The setup is that Cugel gets maneuvered into robbing a famous wizard, who catches him and punishes him by sending him far, far away in order to retrieve a magical gewgaw (it’s a lens that gives a person who looks through it an idealized version of the world, like a beer goggle). The quest for the lens (which Cugel retrieves relatively quickly) is a pretext that lets Vance put Cugel through any number of dangerous and amusing situations: he dives for poisonous scales in a pond of slime as a way of paying off yet another hotel bill, he cares for a pair of giant seagoing worms that propel a ship, he neglects his duties as a professional lookout for a town that keeps paranoid watch on an apparently innocuous lake, and so on. The work accumulates a manic energy, as Cugel gets more and more weary and desperate and his already fallible morals slip even further; by the end of the book you don’t like Cugel, but you certainly admire his bloody-minded arrogance and his general panache.
It’s hard to pick out a Jack Vance quote that shows the verve and humor of his writing; you have to get into the rhythm of the prose and get to know the characters a little before their overblown statements start to make sublime sense. Taking Vance dialog out of context might lead the reader to believe that his characters are “prithee”-spouting ren-faire dorks; they aren’t. Most of them talk more like Victorian law clerks. Take this, for instance, from one of Cugel’s many arguments with service staff:
“This is tantamount to an insult,” declared Cugel haughtily. “Must we truckle to the whims of Huruska? Not I, you may be assured! I will settle my account in the usual manner.”
Of course this leads to misery for everyone involved, including Cugel.
Vance has written a great number of books, and many of them are out of print. Of special note are the Demon Princes novels. They constitute a very long narrative in which a determined, slightly bland protagonist hunts down intergalactic criminals who enslaved his parents. The books are filled with intricate detective work and well-handled (that is, short and light) action, and are generally delightful, though not as funny as Cugel. More in the Cugel mold is Showboat World, a novel that follows the cynical, selfish owner of a riverboat who goes from town to town putting on spectacular performances (many of which echo the Royal Nonesuch episode from Huckleberry Finn).
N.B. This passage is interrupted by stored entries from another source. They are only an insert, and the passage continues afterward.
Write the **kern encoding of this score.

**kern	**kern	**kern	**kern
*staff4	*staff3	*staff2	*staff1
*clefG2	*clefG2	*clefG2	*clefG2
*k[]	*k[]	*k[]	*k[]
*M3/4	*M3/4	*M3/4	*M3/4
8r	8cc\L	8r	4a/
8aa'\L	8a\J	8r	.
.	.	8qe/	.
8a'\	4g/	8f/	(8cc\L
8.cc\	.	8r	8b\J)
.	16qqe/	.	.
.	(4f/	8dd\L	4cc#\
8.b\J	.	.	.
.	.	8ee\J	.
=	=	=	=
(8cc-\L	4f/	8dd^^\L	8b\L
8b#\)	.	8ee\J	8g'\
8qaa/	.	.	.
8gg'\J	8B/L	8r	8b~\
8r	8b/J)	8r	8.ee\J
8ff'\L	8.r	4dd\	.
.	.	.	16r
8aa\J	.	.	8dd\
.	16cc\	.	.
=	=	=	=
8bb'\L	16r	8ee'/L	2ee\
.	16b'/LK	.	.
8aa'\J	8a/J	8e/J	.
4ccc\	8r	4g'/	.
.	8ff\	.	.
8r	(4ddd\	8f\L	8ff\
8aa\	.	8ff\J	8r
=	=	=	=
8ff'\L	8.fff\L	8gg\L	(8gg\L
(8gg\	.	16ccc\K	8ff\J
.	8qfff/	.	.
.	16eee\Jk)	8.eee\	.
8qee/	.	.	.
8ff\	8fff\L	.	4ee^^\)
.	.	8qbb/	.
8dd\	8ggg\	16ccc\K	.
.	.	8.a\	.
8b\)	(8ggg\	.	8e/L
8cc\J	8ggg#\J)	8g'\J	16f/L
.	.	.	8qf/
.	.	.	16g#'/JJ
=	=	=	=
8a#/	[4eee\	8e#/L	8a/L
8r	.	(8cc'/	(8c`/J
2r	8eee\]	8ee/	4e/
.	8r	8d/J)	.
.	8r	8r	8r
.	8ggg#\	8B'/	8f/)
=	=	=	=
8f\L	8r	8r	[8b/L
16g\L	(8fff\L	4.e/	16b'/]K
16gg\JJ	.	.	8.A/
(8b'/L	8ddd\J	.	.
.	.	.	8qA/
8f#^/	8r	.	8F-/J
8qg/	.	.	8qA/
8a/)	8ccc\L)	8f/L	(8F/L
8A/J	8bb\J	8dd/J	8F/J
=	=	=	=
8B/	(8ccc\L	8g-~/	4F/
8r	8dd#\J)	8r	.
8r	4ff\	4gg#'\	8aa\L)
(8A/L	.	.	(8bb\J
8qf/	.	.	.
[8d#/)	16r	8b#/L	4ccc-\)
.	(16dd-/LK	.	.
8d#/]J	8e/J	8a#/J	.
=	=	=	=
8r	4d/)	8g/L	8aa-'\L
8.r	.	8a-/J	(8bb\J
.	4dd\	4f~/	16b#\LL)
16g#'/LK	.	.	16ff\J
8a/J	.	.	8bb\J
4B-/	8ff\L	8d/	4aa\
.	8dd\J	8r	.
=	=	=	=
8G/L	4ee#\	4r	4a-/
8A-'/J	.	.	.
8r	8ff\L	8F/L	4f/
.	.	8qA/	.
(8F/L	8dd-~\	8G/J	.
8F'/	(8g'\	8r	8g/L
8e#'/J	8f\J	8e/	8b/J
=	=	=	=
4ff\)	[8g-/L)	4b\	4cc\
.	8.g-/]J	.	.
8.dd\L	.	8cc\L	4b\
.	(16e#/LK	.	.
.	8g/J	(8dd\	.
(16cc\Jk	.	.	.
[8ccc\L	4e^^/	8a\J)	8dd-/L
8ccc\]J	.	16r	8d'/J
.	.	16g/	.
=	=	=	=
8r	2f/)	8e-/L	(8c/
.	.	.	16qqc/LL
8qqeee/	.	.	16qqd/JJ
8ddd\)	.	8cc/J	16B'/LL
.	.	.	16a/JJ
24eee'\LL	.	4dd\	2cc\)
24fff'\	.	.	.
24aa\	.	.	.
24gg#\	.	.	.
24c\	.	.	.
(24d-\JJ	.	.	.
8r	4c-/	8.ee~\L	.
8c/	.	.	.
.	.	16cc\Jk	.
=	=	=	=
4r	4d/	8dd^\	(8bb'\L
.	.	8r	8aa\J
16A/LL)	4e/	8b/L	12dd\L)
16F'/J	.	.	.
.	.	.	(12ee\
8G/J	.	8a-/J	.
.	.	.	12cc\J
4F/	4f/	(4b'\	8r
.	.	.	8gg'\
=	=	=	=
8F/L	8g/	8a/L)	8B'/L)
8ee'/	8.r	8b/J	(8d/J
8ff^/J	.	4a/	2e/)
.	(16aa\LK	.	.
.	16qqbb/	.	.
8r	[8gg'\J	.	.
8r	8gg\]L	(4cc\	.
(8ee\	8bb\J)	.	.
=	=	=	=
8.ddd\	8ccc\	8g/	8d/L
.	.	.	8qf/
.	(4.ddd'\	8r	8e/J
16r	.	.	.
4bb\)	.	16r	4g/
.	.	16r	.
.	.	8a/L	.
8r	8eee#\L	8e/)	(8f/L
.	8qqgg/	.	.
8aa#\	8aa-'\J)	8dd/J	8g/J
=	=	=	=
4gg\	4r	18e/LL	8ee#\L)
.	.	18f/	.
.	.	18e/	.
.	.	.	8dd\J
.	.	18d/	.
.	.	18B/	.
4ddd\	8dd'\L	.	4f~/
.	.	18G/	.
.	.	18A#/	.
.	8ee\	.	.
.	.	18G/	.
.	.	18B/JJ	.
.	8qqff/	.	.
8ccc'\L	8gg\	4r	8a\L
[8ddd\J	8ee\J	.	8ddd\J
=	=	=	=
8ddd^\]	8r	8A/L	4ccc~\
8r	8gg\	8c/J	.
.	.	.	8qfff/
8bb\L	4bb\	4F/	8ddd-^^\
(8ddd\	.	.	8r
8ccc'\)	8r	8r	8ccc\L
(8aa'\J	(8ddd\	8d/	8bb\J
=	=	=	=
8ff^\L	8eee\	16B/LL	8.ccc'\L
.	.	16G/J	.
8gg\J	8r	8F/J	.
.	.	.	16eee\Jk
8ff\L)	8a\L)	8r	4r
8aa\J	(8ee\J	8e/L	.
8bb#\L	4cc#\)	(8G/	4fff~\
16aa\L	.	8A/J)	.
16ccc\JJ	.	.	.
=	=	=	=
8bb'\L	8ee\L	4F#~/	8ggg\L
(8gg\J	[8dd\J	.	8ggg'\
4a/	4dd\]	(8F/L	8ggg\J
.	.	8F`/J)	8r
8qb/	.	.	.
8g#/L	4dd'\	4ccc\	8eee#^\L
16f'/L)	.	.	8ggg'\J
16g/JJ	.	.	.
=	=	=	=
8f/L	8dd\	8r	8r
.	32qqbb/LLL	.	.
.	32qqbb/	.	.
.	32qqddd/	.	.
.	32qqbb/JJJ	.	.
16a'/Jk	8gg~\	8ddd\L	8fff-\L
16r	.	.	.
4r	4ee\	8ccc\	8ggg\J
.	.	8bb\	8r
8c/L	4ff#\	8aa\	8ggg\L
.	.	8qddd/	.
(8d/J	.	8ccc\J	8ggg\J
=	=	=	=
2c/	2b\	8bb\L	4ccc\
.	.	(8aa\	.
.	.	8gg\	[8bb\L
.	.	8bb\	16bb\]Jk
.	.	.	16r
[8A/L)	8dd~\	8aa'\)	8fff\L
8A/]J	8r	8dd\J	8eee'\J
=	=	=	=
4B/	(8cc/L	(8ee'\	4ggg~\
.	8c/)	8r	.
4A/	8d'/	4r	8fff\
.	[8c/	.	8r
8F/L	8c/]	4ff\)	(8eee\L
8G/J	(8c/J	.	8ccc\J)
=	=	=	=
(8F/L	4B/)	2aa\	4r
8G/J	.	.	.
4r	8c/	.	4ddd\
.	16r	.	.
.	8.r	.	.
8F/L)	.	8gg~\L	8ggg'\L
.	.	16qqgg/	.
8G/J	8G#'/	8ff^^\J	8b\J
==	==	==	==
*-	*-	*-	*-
There is also the Planet of Adventure series (which includes the above-referenced The Dirdir and The Pnume). The second half of the tetralogy introduces one of Vance’s few truly vile villains, a depraved sybarite named Aila Woudiver, and shows that Vance can make you sweat for the safety of his more sympathetic characters. His most moving, and possibly best, novel is Emphyrio, a haunting story of a man and his son who live on a planet devoted to ruthless exploitation of highly skilled craftsmen. The boy and his father carve exquisite screens out of wood, and eventually they realize that there is something terribly wrong with their whole society. Blue Planet tells a similar story about a society that lives on enormous lily pads on an endless ocean, paying tribute to an enormous alien squid to protect itself.
This covers only a portion of Vance’s work, and although I’ve been striving diligently I haven’t been able to track down and read his complete oeuvre. I’ve liked every work of Vance’s that I’ve found, and suspect that many readers, even the ones who assume that they don’t like science fiction, will too.